BEGIN

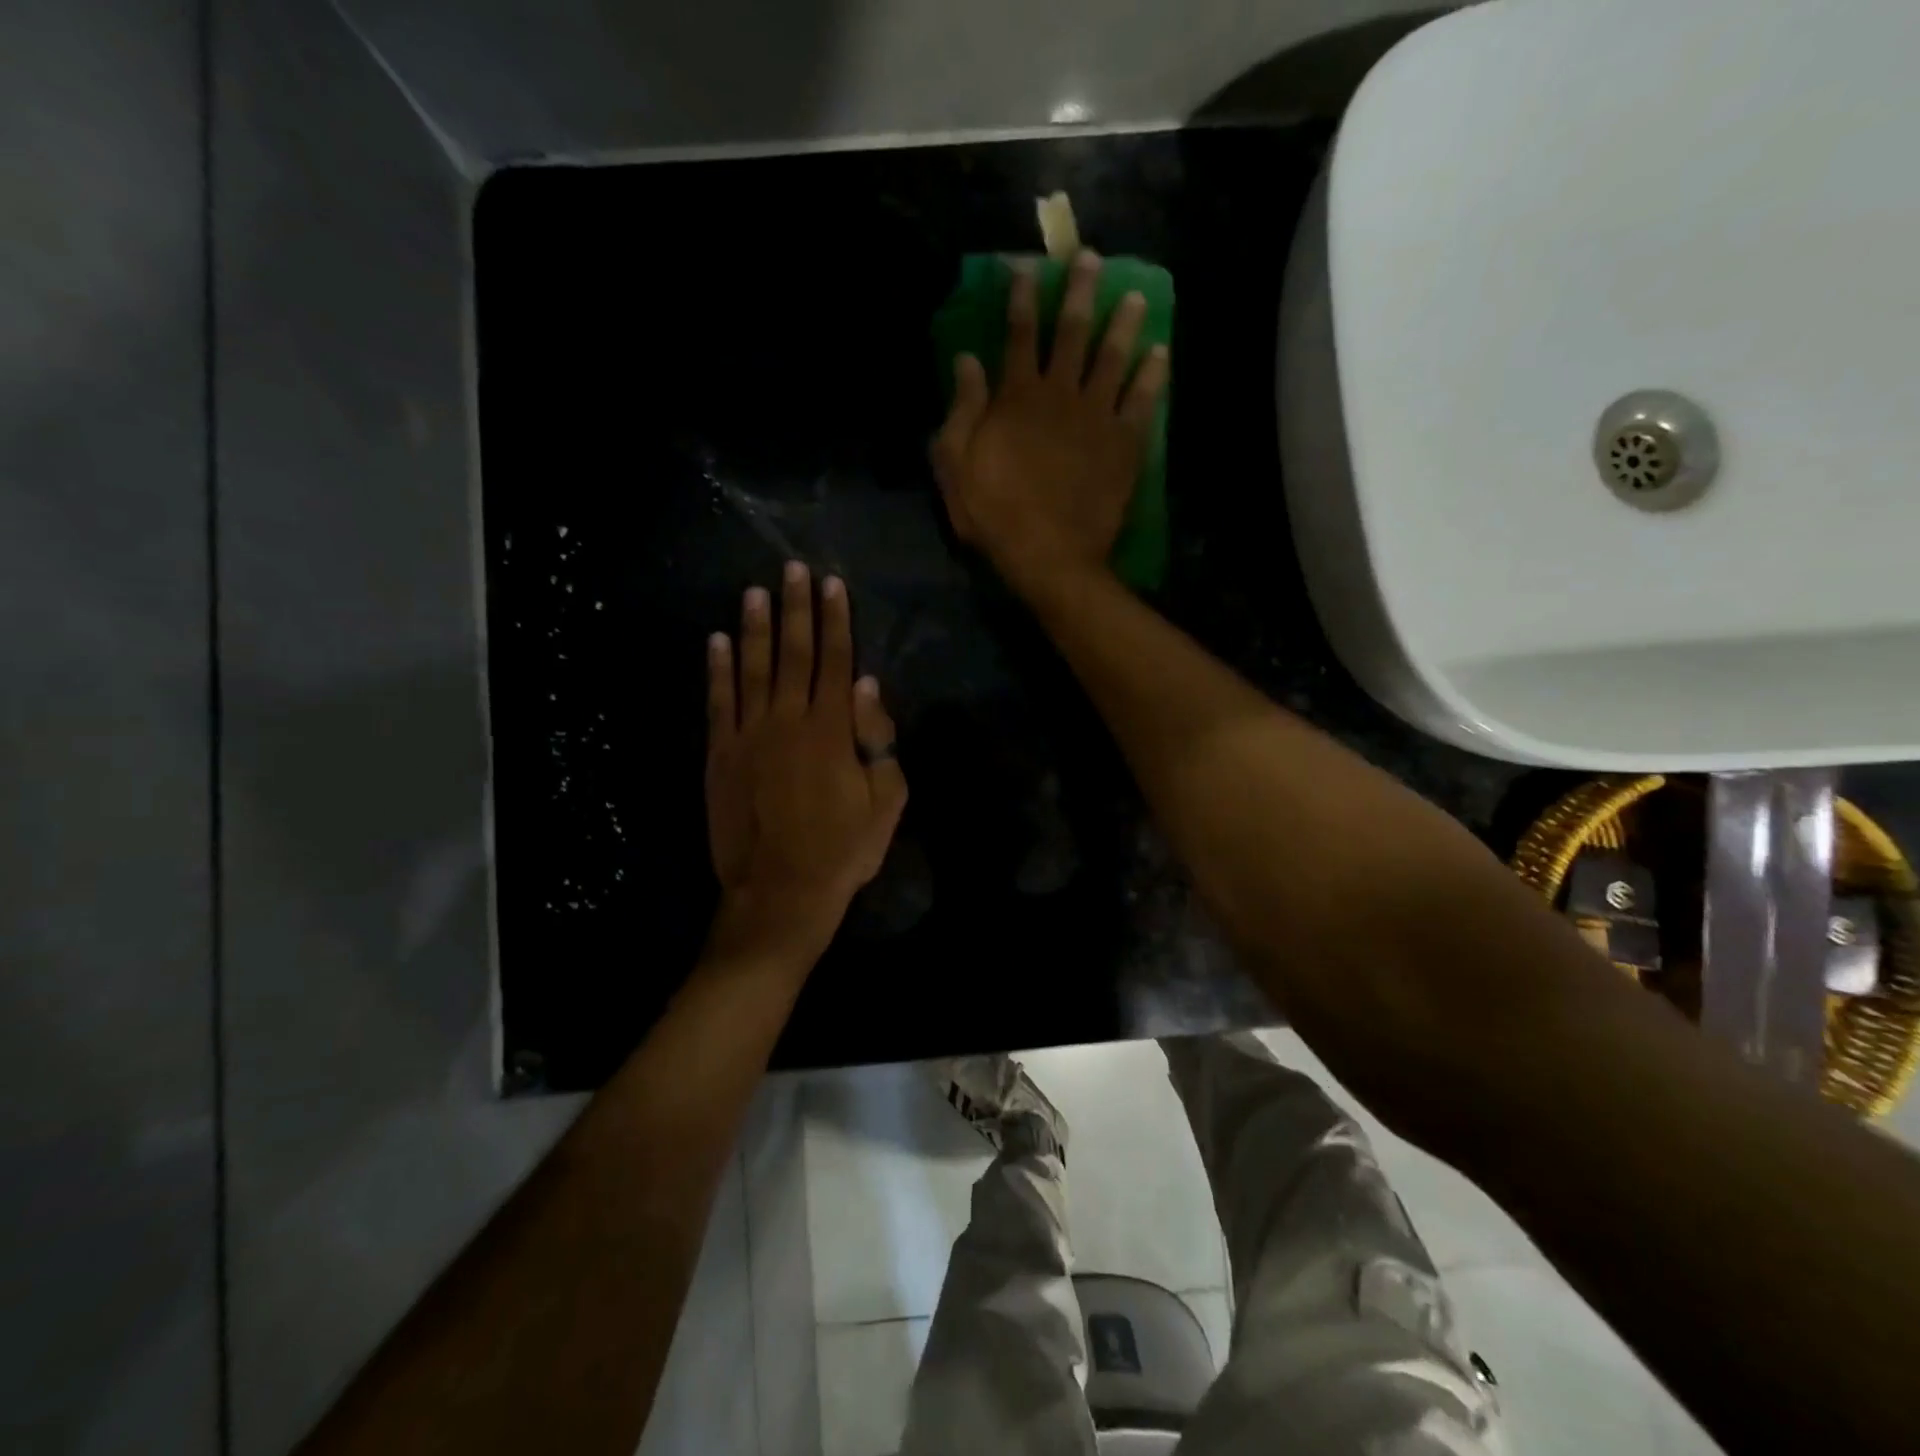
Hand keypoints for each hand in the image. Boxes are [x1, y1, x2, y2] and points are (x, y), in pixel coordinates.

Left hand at [705, 562, 907, 960]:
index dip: (836, 620)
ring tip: (753, 591)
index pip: (836, 661)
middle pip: (793, 653)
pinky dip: (717, 671)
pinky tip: (715, 641)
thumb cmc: (843, 849)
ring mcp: (749, 735)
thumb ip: (878, 740)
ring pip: (752, 669)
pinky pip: (718, 703)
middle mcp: (788, 720)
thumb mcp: (886, 800)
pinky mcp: (720, 755)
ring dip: (753, 628)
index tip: (832, 584)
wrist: (781, 891)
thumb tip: (867, 687)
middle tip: (792, 569)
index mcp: (832, 729)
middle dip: (795, 609)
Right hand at [931, 248, 1169, 594]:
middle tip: (1093, 260)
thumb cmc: (995, 514)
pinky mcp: (1125, 444)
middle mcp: (1061, 394)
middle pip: (1072, 333)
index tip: (1027, 269)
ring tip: (1136, 297)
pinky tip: (1162, 353)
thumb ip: (962, 410)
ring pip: (1113, 358)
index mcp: (1017, 397)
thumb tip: (967, 359)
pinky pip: (1143, 400)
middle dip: (1081, 292)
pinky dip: (1154, 375)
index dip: (1022, 299)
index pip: (1019, 335)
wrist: (1049, 555)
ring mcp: (1098, 417)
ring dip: (1124, 324)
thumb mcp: (957, 465)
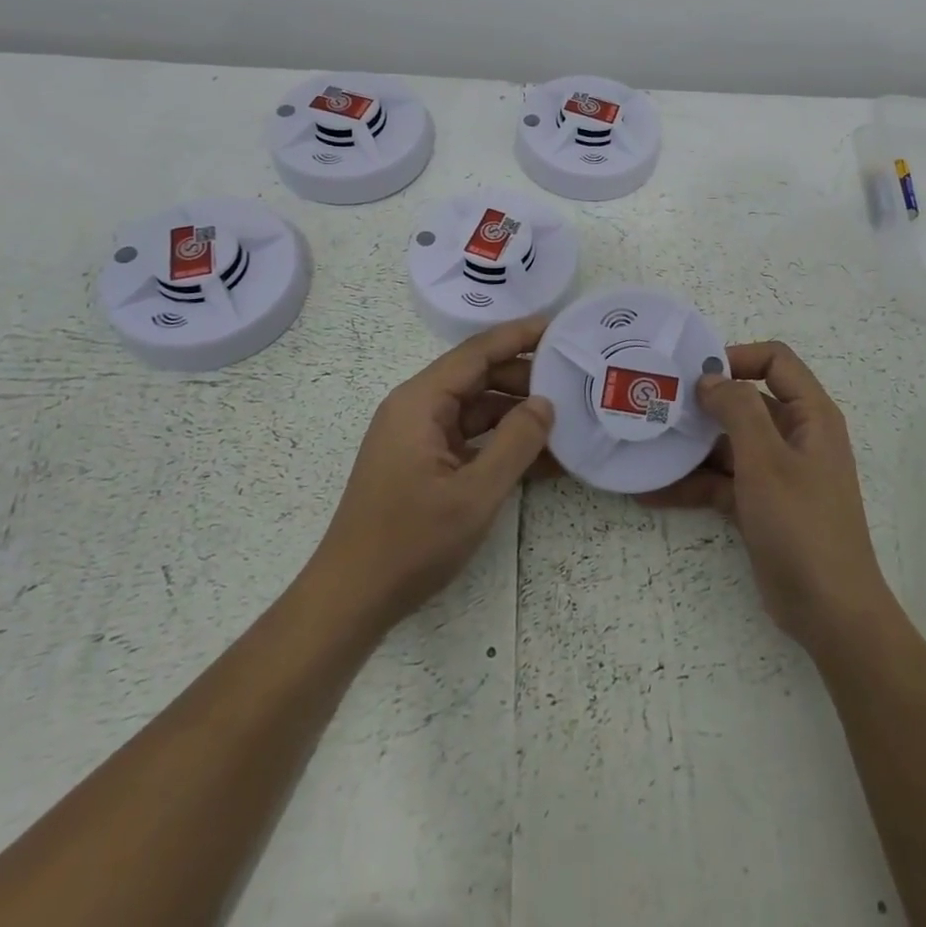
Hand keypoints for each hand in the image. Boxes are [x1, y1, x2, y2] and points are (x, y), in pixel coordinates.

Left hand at [309, 316, 553, 632]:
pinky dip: (501, 443)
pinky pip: (469, 438)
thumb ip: (516, 442)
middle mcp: (416, 409)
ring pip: (477, 408)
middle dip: (525, 378)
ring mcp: (419, 437)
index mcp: (420, 402)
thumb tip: (546, 403)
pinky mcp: (423, 462)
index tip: (559, 326)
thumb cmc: (410, 542)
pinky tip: (541, 459)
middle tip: (573, 382)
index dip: (519, 336)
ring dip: (517, 414)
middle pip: (478, 377)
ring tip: (565, 421)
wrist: (351, 600)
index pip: (477, 352)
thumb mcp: (475, 494)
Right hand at [641, 341, 893, 652]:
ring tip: (646, 445)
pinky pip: (723, 482)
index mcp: (810, 415)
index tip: (695, 373)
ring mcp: (777, 472)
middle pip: (746, 402)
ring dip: (691, 447)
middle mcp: (795, 436)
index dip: (738, 357)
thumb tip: (710, 378)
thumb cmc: (801, 524)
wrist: (830, 612)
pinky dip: (693, 484)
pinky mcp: (760, 505)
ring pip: (729, 444)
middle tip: (658, 405)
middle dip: (703, 404)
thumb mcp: (766, 460)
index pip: (776, 361)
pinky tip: (652, 491)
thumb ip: (738, 410)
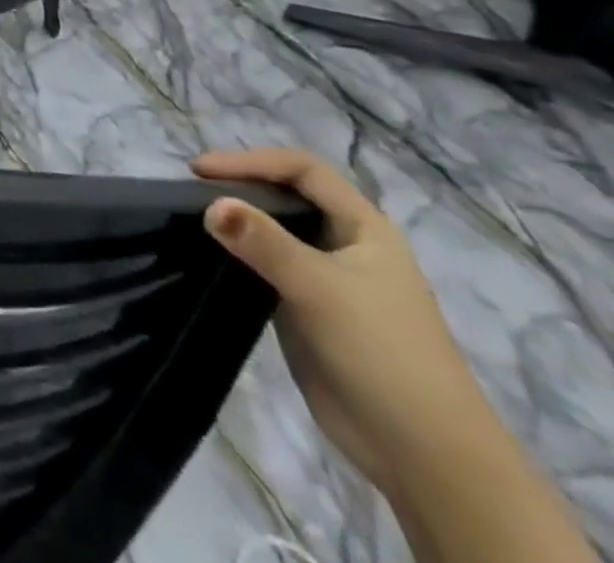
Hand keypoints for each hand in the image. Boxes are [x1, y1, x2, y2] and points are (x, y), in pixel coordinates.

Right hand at [191, 148, 488, 493]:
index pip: (303, 170)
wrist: (423, 453)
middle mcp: (346, 245)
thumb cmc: (382, 352)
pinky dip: (237, 252)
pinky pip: (265, 265)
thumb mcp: (320, 288)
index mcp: (365, 229)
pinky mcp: (307, 308)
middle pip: (287, 195)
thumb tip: (210, 203)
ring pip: (274, 231)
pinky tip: (210, 255)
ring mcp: (327, 279)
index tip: (201, 171)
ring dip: (236, 220)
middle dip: (240, 186)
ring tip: (191, 217)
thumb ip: (263, 242)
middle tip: (190, 190)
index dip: (252, 161)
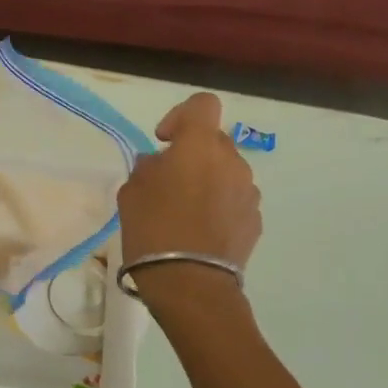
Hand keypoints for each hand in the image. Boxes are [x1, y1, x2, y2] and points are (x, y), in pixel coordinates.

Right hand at [118, 93, 259, 305]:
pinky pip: (235, 199)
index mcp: (199, 146)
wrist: (190, 283)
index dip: (181, 115)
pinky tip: (201, 230)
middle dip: (193, 153)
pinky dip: (220, 205)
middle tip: (168, 181)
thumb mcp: (131, 192)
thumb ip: (147, 168)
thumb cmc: (153, 229)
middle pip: (214, 140)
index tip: (164, 141)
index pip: (202, 104)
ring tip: (186, 210)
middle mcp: (231, 161)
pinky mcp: (255, 220)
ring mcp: (248, 192)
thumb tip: (159, 164)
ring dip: (208, 180)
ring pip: (226, 171)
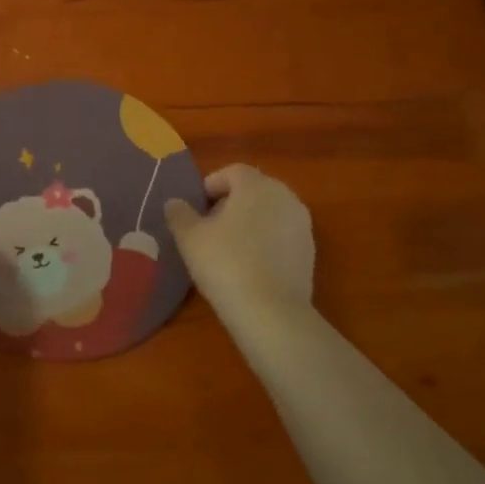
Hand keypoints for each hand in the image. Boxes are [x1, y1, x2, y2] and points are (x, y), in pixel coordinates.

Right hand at [164, 165, 313, 315]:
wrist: (271, 311)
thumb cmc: (225, 264)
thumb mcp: (190, 238)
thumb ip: (179, 214)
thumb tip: (174, 203)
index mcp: (256, 185)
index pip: (232, 171)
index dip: (211, 185)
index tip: (196, 207)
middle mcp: (285, 196)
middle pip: (253, 189)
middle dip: (230, 202)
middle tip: (209, 227)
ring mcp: (302, 224)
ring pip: (269, 212)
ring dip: (249, 221)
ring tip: (229, 247)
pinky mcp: (309, 250)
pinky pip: (281, 234)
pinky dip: (266, 241)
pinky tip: (250, 265)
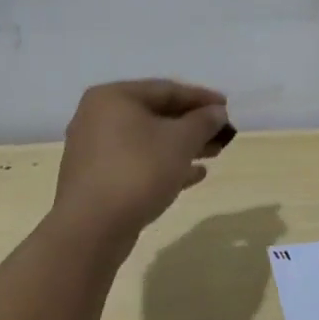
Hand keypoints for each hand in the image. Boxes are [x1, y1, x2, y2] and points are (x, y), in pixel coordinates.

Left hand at [52, 80, 230, 247]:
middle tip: (222, 133)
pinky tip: (194, 175)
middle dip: (192, 125)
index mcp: (114, 97)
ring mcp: (94, 151)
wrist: (91, 229)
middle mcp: (98, 118)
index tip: (227, 107)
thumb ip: (203, 121)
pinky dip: (164, 165)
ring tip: (214, 153)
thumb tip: (217, 112)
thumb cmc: (138, 170)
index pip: (166, 90)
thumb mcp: (180, 141)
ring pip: (148, 141)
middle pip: (156, 115)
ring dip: (182, 146)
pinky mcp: (97, 180)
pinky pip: (137, 163)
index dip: (201, 98)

END

> [Try it]
Copy each line above exactly, with no images.

> [Task solution]
Hand keypoints for each hand in the image. Boxes are [x1, y1, x2, y2] and points are (x, y), in pixel coordinates.

Left hand at [705, 562, 907, 960]:
index dip: (836, 620)
ring tip: (753, 591)
index pip: (836, 661)
middle pip: (793, 653)
pinky dip: (717, 671)
pinky tip: (715, 641)
thumb cmc: (843, 849)
ring mcp: (749, 735)
thumb ip: (878, 740)
ring pip: (752, 669)
pinky pip: (718, 703)
middle mcp: (788, 720)
thumb mcp: (886, 800)
pinky mcp: (720, 755)
ring dip: (753, 628)
index tip: (832, 584)
wrist: (781, 891)
thumb tip: (867, 687)
middle tip: (792, 569)
index mcp: (832, 729)
middle dip: (795, 609)
Right hand at [931, 248, 1169, 594]:
middle tip: (1093, 260)
thumb cmc: (995, 514)
pinky mcp: (1125, 444)
middle mcp: (1061, 394)
middle pip: (1072, 333)
index tip: (1027, 269)
ring tip: (1136, 297)
pinky tip: (1162, 353)
thumb ip: (962, 410)
ring pip: (1113, 358)
index mcp: (1017, 397)
thumb tip: (967, 359)
pinky pip: (1143, 400)
middle dip: (1081, 292)
pinky dip: (1154, 375)
index dip: (1022, 299)
index pip: (1019, 335)
wrist: (1049, 555)
ring mcp: (1098, 417)
ring dip: (1124, 324)
thumb mcp: (957, 465)
Hand keypoints for each hand in the image. Boxes are [x1, y1, x2, y2] and points are (x, y), in pixel coordinates.

Left hand at [309, 316, 553, 632]:
pinky dip: (501, 443)
pinky pip: (469, 438)
thumb ip: (516, 442)
middle mcp: (416, 409)
ring pip: (477, 408)
middle dip: (525, 378)
ring mcp: (419, 437)
index mcp: (420, 402)
thumb tip: (546, 403)
pinky mcp: (423, 462)
index tip: (559, 326)
thumb cmc: (410, 542)
pinky tip: (541, 459)
middle tip: (573, 382)
index dip: (519, 336)
ring dip: (517, 414)
middle pip: (478, 377)
ring tip: (565, 421)
wrist: (351, 600)
index pip: (477, 352)
thumb mcp: (475, 494)
Right hand at [641, 341, 893, 652]:
ring tip: (646, 445)
pinky pip: (723, 482)
index mcp: (810, 415)
index tip: (695, 373)
ring mcp: (777, 472)
middle pip: (746, 402)
ring dip: (691, 447)
middle mcp: (795, 436)
index dip: (738, 357)
thumb tip: (710, 378)
thumb cmc: (801, 524)
wrist: (830, 612)
pinky dip: (693, 484)
pinky mcp: (760, 505)
ring pip: (729, 444)
middle tip: (658, 405)
middle dip: (703, 404)
thumb mcp: (766, 460)
index pip: (776, 361)
pinky tip: (652, 491)
thumb ip: (738, 410)
Hand keypoints for each hand in the image. Boxes are [x1, y1, x2, y2] and points are (x, y), in pixel coordinates.

Right hand at [191, 148, 488, 493]:
index pip: (303, 170)
wrist: (423, 453)
middle mcp: (346, 245)
thumb cmc: (382, 352)
pinky dip: (237, 252)
pinky pip: (265, 265)
thumb mcp: (320, 288)
index mcp: (365, 229)
pinky mcp: (307, 308)
middle pip: (287, 195)
thumb tip: (210, 203)
ring pip: (274, 231)
pinky tip: (210, 255)
ring mcp: (327, 279)
index tip: (201, 171)
ring dip: (236, 220)
middle dip: (240, 186)
ring tip: (191, 217)
thumb ip: (263, 242)
middle tip: (190, 190)
index dip: (252, 161)
Hand keypoints for each hand in the image. Boxes are [x1, y1, x2, y2] and points are (x, y), in pixel coordinates.

Right hand at [118, 93, 259, 305]:
pinky pip: (235, 199)
index mcp: (199, 146)
wrist: (190, 283)
index dip: (181, 115)
pinky tip: (201, 230)
middle dip: (193, 153)
pinky dip: (220, 205)
middle tip: (168, 181)
thumb mcp: (131, 192)
thumb ip: (147, 168)
thumb cmc: (153, 229)
middle pip: (214, 140)
index tip: (164, 141)
index pip: (202, 104)
ring tip: (186, 210)
middle mcp: (231, 161)
pinky mcp: (255, 220)
ring mcp: (248, 192)
thumb tip: (159, 164)
ring dip: (208, 180)
ring pip: (226, 171)
Hand keypoints for each hand in the image. Boxes are [x1, y1, x2, y2] and points are (x, y), in pixel coordinates.

Right hand at [164, 165, 313, 315]:
wrist: (271, 311)
thumb cmc: (225, 264)
thumb mcp: (190, 238)
thumb ip: (179, 214)
thumb tip: (174, 203)
index mcp: (256, 185)
index pip: (232, 171)
index dip: (211, 185)
index tip: (196, 207)
middle mcp: (285, 196)
middle pip: (253, 189)
middle dip: (230, 202)
middle tip: (209, 227)
ring mcp: (302, 224)
ring pip: (269, 212)
ring dip: (249, 221)
ring tip: (229, 247)
pinky mcp: (309, 250)
pinky pip: (281, 234)
pinky dip: (266, 241)
pinky tip: (250, 265)
Hand keypoints for each hand in the image. Boxes are [x1, y1, x2, y2] and points are (x, y), in pixel coordinates.

Left hand at [52, 80, 230, 247]:
middle tip: (222, 133)
pinky tip: (194, 175)
middle dip: (192, 125)
index mcp: (114, 97)
ring mcp: (94, 151)
wrist: (91, 229)
middle mcp: (98, 118)
index tip: (227, 107)
thumb ip: (203, 121)
pinky dip: (164, 165)
ring tip: (214, 153)
thumb tip: (217, 112)
thumb cmc: (138, 170)
index pip: (166, 90)
thumb mcp: (180, 141)
ring pip: (148, 141)
middle pip: (156, 115)
ring dip: (182, 146)
pinky mcp: (97, 180)
pinky pip: (137, 163)
index dip: (201, 98)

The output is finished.